Daum, entre Art et Industrie

 

Par Julie-Chloé Mougeolle

Daum et Nancy, deux noms indissociables qui évoquent l’épopée d’une des plus grandes cristalleries françaises, créée à la fin du XIXème siècle, et dont la notoriété, à l’origine, est lié au mouvement de l’Ecole de Nancy, fondée dans les années 1900.

Longévité et créativité sont les caractéristiques de cette entreprise qui a su, au fil du temps, faire évoluer sa production, notamment en pâte de cristal, technique redécouverte par Daum et qui a contribué largement à sa renommée à travers le monde.

La Collection Daum du Musée des Beaux-Arts de Nancy

Riche de plus de 600 pièces, la collection Daum du Musée des Beaux-Arts de Nancy est considérée, aussi bien par la communauté scientifique que par le public, comme la collection de référence. En effet, elle n’a d’équivalent dans aucun musée français ou étranger. Cet ensemble, d’une qualité esthétique et historique de premier plan, permet de présenter l’histoire de la manufacture depuis ses débuts dans les années 1880 jusqu’aux créations des années 1990.

Daum, histoire d’une famille

Jean Daum, notaire à Bitche, s’établit à Nancy après l’annexion de l’Alsace et d’une partie de la Lorraine en 1871 par la Prusse. En 1878, de malheureux placements financiers le contraignent à racheter une verrerie locale fabriquant de la gobeleterie ordinaire. Etranger au domaine du verre, il recrute des ouvriers. Ce sont eux qui, se succédant, parfois durant plusieurs générations, assureront la renommée et la qualité des objets réalisés par l’entreprise. Son fils Auguste vient rapidement le seconder, rejoint en 1887 par son frère Antonin dont la personnalité va marquer profondément le devenir de l’entreprise.

Vers 1891, Antonin Daum qui eut l’intuition du renouveau des arts décoratifs et de la nécessité d’y prendre part, crée un département artistique. De plus en plus prisée, la production de cet atelier ne cesse de croître, soutenue et développée par des collaborateurs à la forte personnalité. Jacques Gruber, Henri Bergé et Amalric Walter qui introduit la technique de la pâte de verre. Les pièces réalisées s’inscrivent dans le courant Art nouveau. Dès lors, l’entreprise Daum participe pratiquement à toutes les Expositions universelles.

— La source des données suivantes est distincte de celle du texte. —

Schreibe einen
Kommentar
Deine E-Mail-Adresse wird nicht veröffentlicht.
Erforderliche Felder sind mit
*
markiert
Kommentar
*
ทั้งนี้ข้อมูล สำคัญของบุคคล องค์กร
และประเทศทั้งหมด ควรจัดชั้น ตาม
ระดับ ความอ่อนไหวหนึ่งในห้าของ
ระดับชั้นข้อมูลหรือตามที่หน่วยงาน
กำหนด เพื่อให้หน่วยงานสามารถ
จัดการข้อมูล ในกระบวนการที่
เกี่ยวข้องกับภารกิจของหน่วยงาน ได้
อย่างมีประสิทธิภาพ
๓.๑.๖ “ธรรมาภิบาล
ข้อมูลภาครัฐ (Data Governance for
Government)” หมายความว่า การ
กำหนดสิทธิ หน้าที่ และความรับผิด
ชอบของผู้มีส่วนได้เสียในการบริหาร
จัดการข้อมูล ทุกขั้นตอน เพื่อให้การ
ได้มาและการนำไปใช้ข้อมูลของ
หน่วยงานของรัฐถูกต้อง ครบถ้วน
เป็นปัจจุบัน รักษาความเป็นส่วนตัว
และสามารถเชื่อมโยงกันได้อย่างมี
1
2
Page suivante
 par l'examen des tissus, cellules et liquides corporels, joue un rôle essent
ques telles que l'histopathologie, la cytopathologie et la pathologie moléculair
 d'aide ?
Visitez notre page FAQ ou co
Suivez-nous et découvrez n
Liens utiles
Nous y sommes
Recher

Les distinctions qu’elle y remporte assurent sa notoriété, en particulier le Grand Prix reçu à Paris en 1900, tout comme Emile Gallé dont elle devient l’égale en terme de notoriété.

C’est dans ce cadre que sont réalisées certaines pièces exceptionnelles. Quant à la production courante, elle combine, selon les désirs de la clientèle, toute une gamme de décors et de formes prédéfinis.

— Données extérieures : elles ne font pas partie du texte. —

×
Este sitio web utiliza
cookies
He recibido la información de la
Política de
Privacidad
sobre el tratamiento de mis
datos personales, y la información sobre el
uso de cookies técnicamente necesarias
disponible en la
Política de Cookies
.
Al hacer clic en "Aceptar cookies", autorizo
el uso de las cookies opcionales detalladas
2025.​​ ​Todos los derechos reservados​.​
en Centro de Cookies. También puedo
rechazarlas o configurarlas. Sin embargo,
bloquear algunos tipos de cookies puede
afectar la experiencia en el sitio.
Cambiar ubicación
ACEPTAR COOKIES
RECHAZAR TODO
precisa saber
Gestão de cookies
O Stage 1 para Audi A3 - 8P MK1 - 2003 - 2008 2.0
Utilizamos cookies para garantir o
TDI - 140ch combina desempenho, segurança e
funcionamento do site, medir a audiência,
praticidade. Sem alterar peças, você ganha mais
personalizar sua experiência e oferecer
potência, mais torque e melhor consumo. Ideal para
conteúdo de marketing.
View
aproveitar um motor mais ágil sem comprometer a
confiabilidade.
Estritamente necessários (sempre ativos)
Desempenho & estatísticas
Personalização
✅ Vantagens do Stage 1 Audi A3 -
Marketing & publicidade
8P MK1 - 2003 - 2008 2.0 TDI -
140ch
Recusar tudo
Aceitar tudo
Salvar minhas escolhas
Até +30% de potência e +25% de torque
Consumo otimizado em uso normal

Après la première guerre mondiale, la réalisation de pièces Art nouveau se poursuit conjointement à une production Art déco. Développée par Paul Daum, cette nouvelle esthétique qui use de formes géométriques et des couleurs nouvelles, est couronnée lors de l’Exposition internationale des Arts décoratifs de Paris en 1925.

Après la deuxième guerre mondiale, Henri et Michel Daum prennent la tête de l’entreprise et privilégient alors les transparences du cristal et les formes épurées. A la fin des années 60, ils s’adressent à des artistes de renom international comme Salvador Dali ou César, plus récemment Hilton Mac Connico, Garouste et Bonnetti et Christian Pillet pour créer des modèles réalisés en pâte de verre. Un des faits remarquables de la manufacture Daum est sa longévité associée à une renommée jamais démentie. Elle a su s’imposer depuis plus d’un siècle en s’adaptant systématiquement aux goûts de chaque époque et en gérant au mieux les contraintes et obligations qu’implique une industrie d’art. A côté de la création de pièces exceptionnelles, l’amélioration de la qualité de la production courante et le développement des services de table constituent aujourd’hui encore l’un des points forts de l’entreprise.